Records shown >>
....

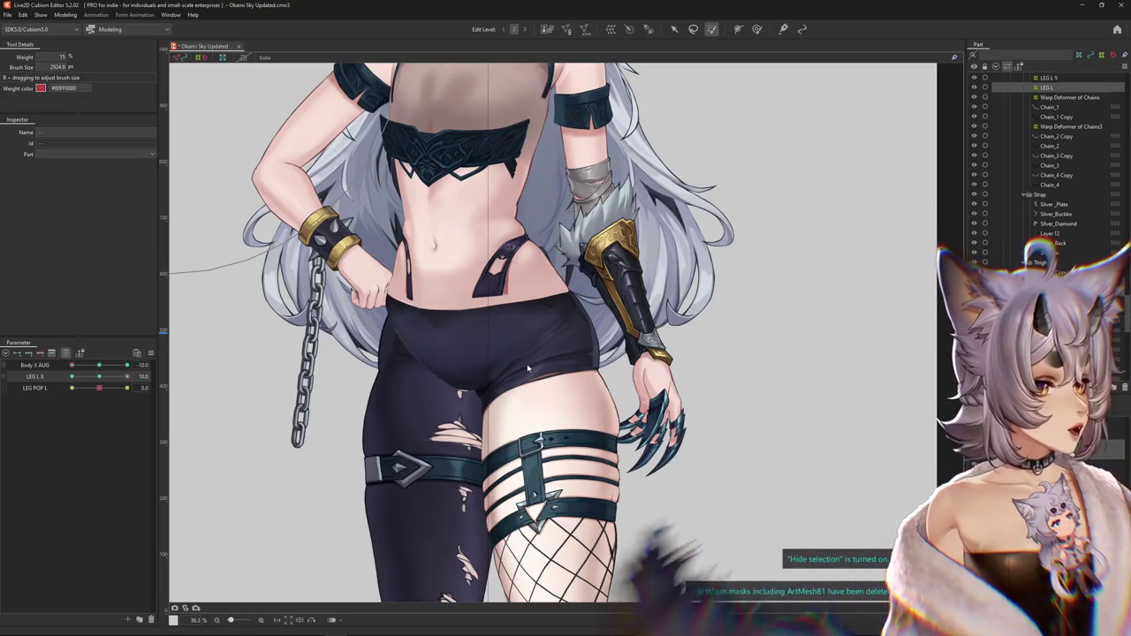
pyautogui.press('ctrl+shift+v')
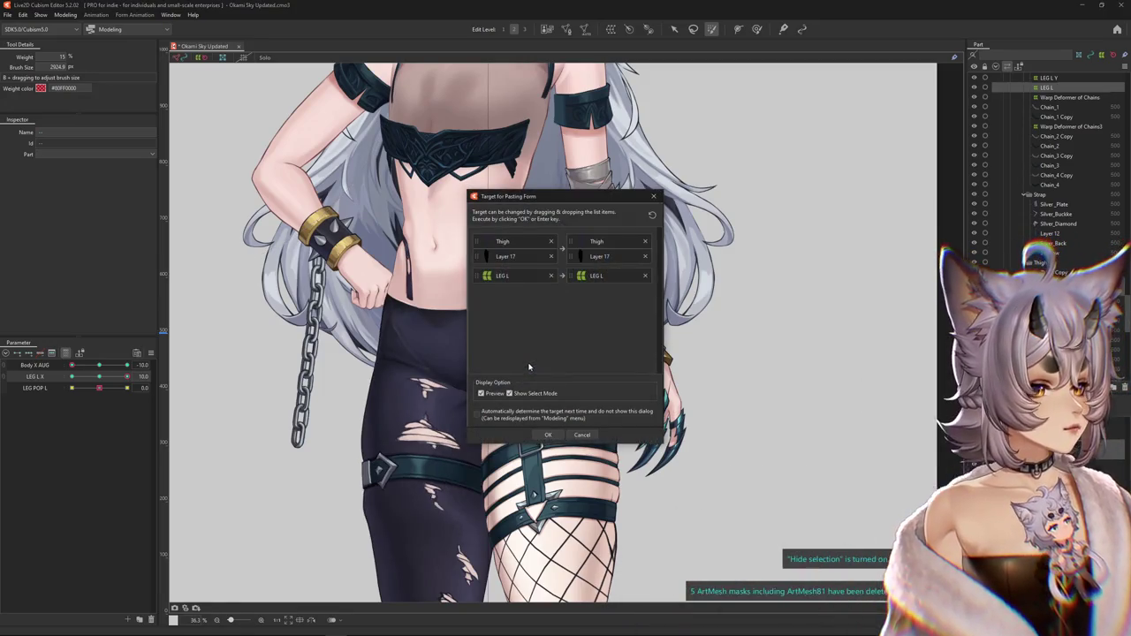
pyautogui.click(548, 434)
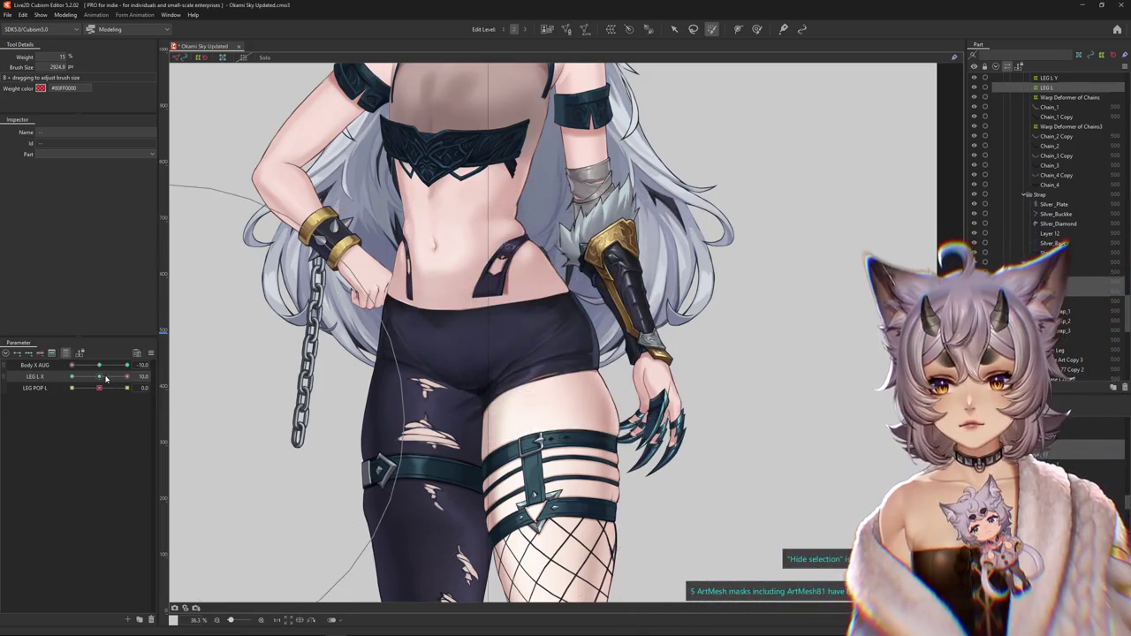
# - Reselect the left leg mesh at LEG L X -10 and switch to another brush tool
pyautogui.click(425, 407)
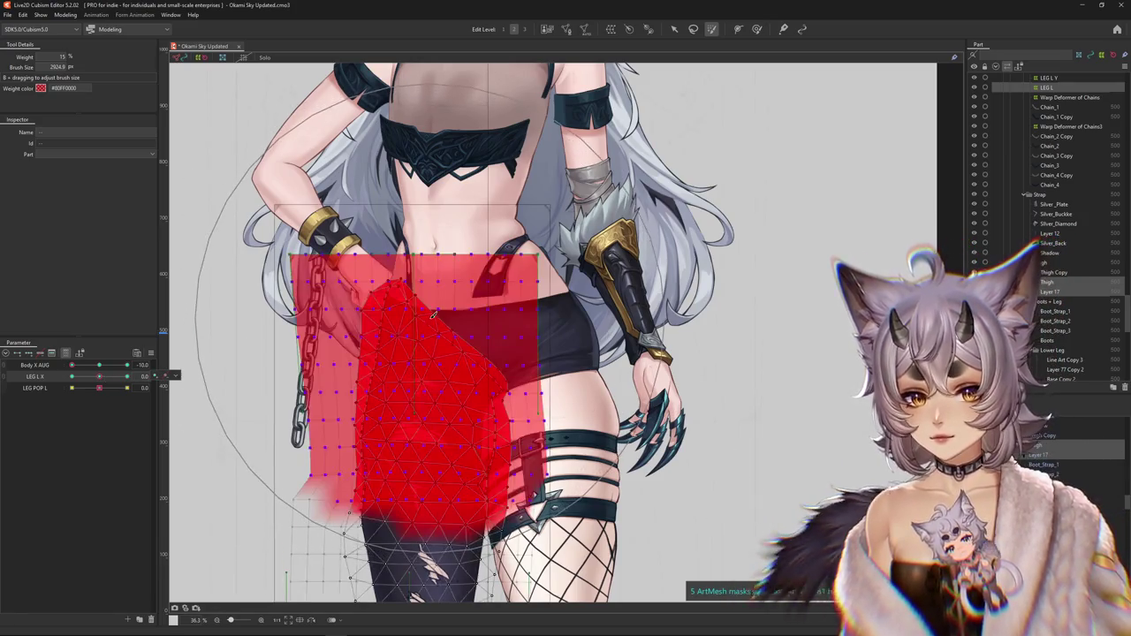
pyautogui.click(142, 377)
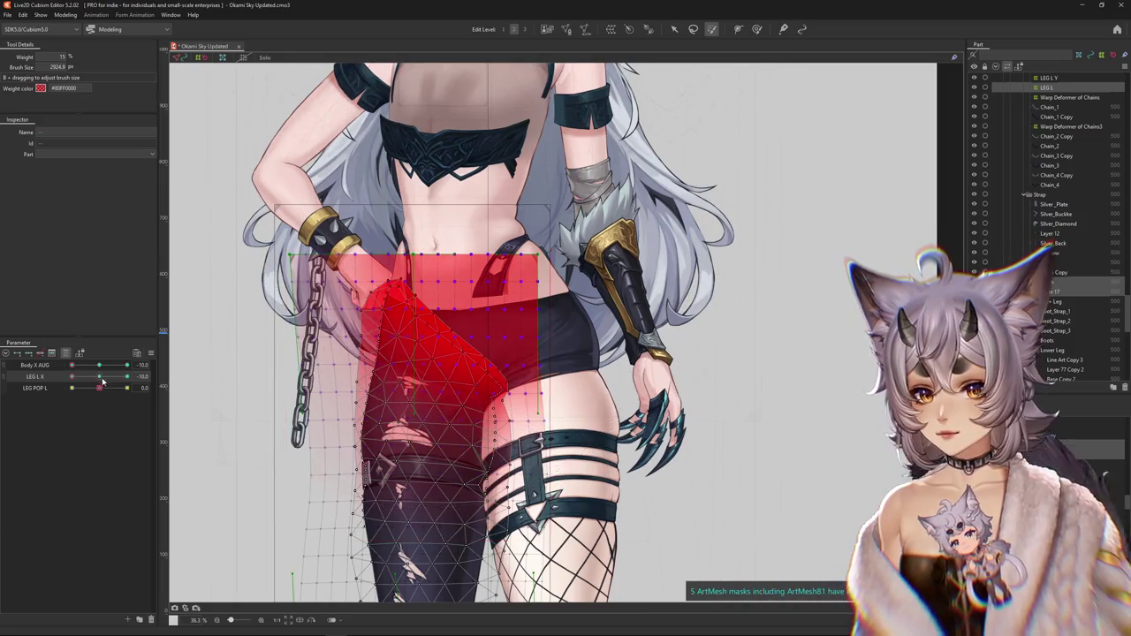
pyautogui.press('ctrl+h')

....

What is required >> The count of lines above that contain "press" is all that should be given.

Your solution >> 2